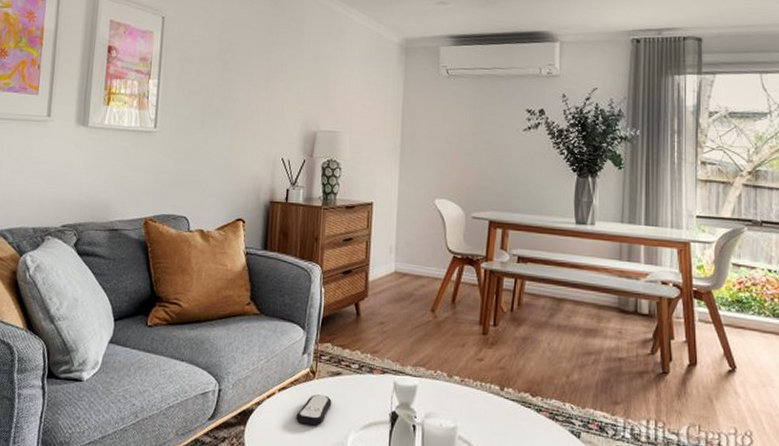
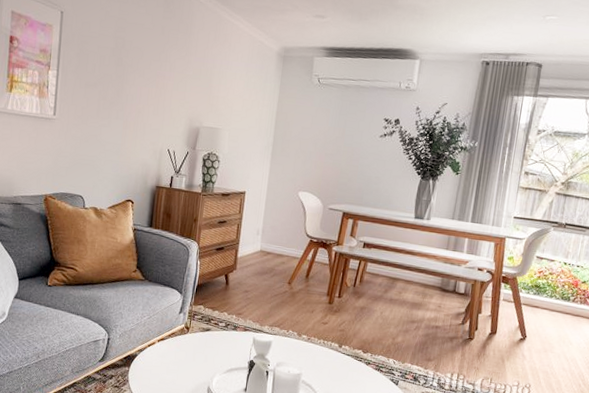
remote control: present [296,394,332,426] -> none [171,345,202,369]

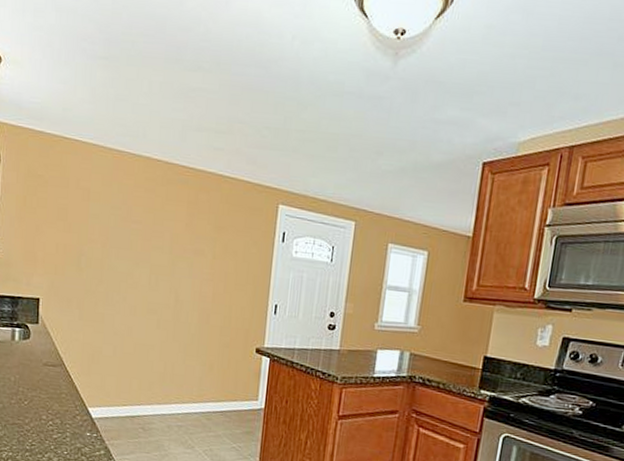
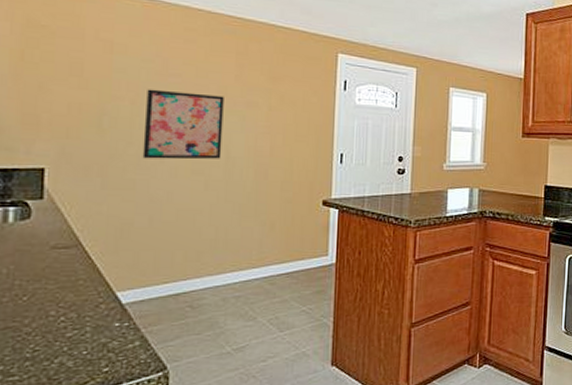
wall art: none [110,234,176,301] -> present [142,89,224,160]

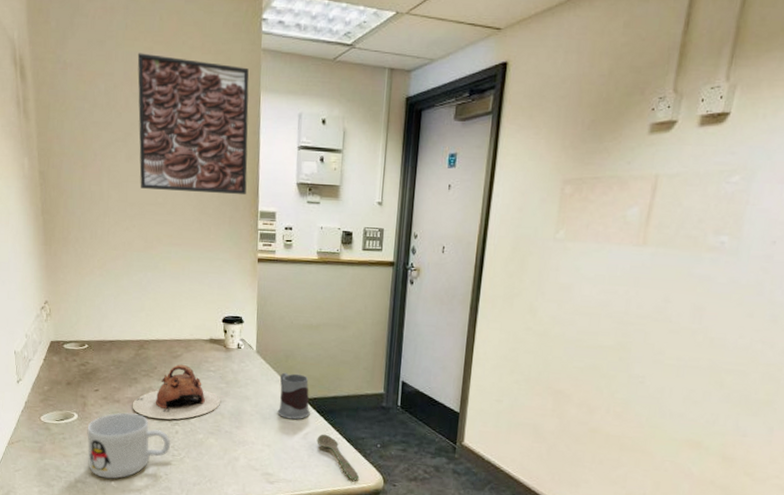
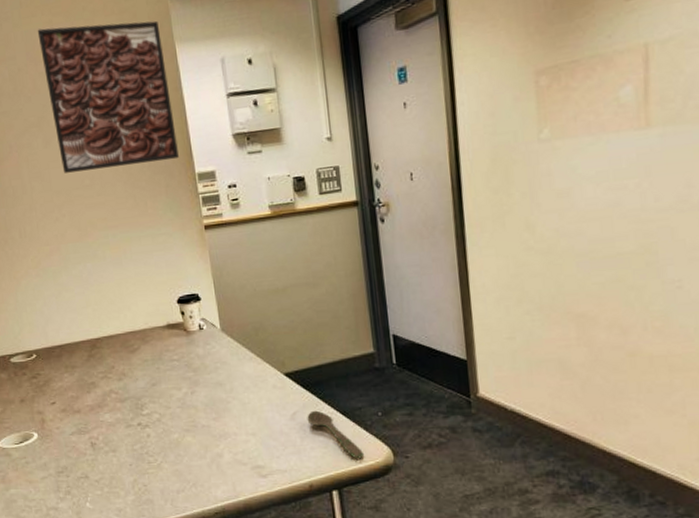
mug: present [87,412,171,479] -> none [50,421,144,500]
teapot: present [132,364,220,420] -> none [94,358,191,424]
mug: present [277,372,310,420] -> none [252,346,294,400]

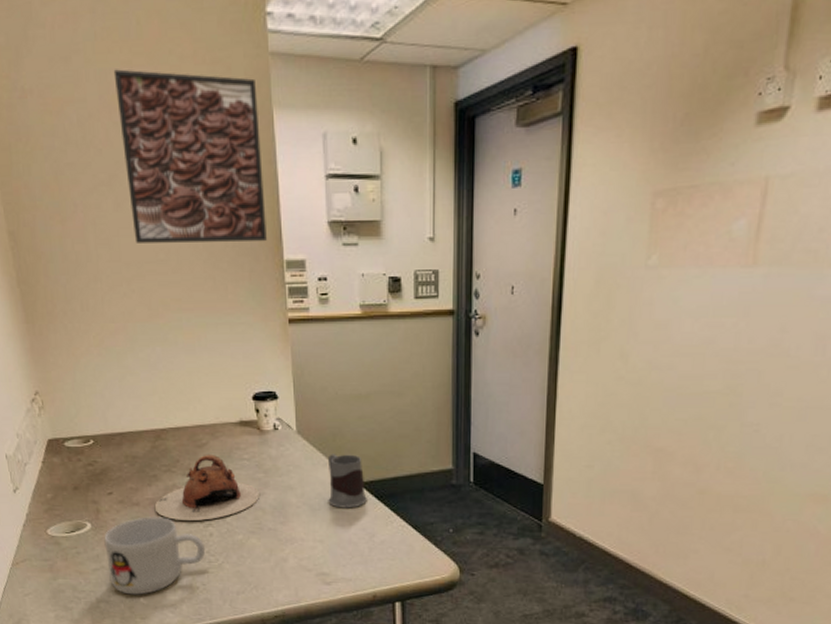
mug: none [50,421,144,500] -> present [104,515,206,595]
teapot: none [94,358,191,424] -> present [154,454,259,521]
mug: none [252,346,294,400] -> present [327,454,367,509]
spoon: present [307,410,364,459] -> none [377,522,430,573]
^^^^^^^^^^^^^^^^
Copy out all of the data word for word. Do not carry over any picture.

remote control: present [296,394,332,426] -> none [171,345,202,369]

wall art: none [110,234,176,301] -> present [142,89,224,160]

mug: present [87,412,171,479] -> none [50,421,144,500]
teapot: present [132,364,220,420] -> none [94,358,191,424]
mug: present [277,372,310,420] -> none [252,346,294,400]

mug: none [50,421,144,500] -> present [104,515,206,595]
teapot: none [94,358,191,424] -> present [154,454,259,521]
mug: none [252,346,294,400] -> present [327,454,367,509]
spoon: present [307,410,364,459] -> none [377,522,430,573]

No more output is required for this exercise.